Structure-based profiling of putative therapeutics against monkeypox virus VP39 using pharmacophore modelling and molecular dynamics simulation studies.

The growing global health threat of the monkeypox virus (MPXV) underscores the critical need for effective antiviral agents, since there are currently no therapeutics. The MPXV VP39, a methyltransferase, is essential for viral replication, hence a potential target for anti-MPXV drug candidates. Herein, a structure-based pharmacophore modelling and molecular docking approach was employed to screen natural compounds (NCs: 581,426) from the COCONUT database for potential inhibitors of MPXV VP39. After ranking of the docking scores, an ensemble-based docking of the top-ranked 20 NCs against multiple conformations obtained from ttcluster analysis of the molecular dynamics simulation trajectory of unbound MPXV VP39 further identified five leads with favourable interaction profiles, drug-likeness, ADMET properties, and synthetic features when compared to the reference standard (sinefungin).
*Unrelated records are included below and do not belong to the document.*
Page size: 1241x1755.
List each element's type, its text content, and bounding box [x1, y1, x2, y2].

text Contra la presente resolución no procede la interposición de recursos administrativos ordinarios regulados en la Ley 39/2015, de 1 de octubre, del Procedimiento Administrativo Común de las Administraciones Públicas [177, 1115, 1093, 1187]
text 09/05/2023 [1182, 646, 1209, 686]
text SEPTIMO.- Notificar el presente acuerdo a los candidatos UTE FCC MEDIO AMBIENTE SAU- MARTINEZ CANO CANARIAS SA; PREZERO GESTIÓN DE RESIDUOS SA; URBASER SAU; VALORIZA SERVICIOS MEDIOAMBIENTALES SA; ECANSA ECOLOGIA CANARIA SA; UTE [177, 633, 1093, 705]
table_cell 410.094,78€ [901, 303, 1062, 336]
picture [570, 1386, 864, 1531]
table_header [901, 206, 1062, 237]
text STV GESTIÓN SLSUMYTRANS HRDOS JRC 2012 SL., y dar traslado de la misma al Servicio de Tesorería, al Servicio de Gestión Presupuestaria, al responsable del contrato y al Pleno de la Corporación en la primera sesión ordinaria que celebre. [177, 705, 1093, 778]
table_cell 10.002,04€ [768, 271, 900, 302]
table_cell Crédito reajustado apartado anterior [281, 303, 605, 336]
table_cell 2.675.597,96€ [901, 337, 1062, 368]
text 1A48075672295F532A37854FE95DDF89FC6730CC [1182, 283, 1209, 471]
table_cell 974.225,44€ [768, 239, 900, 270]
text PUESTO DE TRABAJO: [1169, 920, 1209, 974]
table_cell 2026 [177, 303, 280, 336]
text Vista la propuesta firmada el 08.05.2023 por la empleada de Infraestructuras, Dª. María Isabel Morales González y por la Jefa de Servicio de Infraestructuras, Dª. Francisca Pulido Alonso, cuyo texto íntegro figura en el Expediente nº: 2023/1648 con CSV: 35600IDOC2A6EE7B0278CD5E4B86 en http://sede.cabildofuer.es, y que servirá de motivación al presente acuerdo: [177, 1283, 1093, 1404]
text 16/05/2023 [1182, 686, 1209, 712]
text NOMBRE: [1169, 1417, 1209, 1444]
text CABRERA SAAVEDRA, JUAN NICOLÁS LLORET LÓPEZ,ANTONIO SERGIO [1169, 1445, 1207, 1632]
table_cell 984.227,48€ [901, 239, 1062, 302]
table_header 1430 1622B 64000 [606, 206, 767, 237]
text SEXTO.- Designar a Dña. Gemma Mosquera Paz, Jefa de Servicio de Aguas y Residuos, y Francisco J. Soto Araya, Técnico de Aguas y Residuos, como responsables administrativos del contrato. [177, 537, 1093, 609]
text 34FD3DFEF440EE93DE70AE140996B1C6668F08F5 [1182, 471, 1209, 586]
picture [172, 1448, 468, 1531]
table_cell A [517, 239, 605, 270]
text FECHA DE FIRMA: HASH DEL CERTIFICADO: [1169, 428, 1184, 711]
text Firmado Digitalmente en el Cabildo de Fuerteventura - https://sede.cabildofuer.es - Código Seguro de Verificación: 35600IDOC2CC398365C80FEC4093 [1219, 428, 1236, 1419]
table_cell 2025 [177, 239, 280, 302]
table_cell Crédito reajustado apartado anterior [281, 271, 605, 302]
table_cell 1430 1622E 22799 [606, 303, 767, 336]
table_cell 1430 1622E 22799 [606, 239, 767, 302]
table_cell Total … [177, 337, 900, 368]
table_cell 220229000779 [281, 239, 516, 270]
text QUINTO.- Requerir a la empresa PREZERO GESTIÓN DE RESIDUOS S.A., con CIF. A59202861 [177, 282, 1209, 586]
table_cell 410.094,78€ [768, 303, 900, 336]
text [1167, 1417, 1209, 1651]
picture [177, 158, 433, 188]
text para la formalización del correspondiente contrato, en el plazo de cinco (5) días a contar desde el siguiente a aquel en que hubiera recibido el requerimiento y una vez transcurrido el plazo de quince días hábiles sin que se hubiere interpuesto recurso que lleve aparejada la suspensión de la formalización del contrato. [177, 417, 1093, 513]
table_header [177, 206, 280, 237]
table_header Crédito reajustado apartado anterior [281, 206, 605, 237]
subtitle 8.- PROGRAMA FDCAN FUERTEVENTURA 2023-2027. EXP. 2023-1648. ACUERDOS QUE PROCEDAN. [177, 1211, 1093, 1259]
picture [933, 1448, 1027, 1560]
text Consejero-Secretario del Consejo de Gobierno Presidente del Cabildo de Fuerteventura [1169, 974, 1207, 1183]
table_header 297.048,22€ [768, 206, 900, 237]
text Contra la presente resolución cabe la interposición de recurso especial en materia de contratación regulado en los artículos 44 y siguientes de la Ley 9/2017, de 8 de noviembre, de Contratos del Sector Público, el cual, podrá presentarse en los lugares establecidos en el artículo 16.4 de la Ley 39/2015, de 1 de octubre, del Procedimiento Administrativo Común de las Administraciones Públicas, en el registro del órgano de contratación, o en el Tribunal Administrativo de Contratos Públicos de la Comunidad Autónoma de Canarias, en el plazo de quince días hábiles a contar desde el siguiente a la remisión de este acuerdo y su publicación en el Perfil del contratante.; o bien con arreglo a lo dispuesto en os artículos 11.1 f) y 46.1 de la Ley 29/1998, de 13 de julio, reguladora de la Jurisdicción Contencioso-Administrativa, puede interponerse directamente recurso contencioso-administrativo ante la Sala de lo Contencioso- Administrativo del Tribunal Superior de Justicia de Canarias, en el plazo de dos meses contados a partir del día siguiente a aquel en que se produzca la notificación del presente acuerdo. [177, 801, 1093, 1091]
Further analysis of the thermodynamic stability of the resulting complexes of the leads over a 100-ns MD simulation period revealed varying degrees of thermodynamic stability while maintaining the structural integrity of MPXV VP39. Furthermore, the thermodynamic binding free energy calculation, while corroborating the docking analysis, identified CNP0297833 (-39.07 kcal/mol), CNP0371756 (-25.76 kcal/mol), and CNP0402319 (-19.26 kcal/mol) as the most promising candidates, with better modulatory effect against MPXV VP39 relative to sinefungin (-3.68 kcal/mol). These leads were stabilised with hydrophobic (Phe115, Val139, and Val116) and electrostatic (Glu46 and Asp138) interactions in different conformational clusters. In addition to the observed consistent interaction patterns, favourable binding energies, pharmacokinetics, ADMET, thermodynamic stability, and molecular orbital energies of these leads, the potential for optimisation for enhanced binding features for the active site of MPXV VP39 was elucidated. Further in vitro investigation to validate these findings is suggested to establish the putative leads as therapeutics targeting the replication phase of MPXV.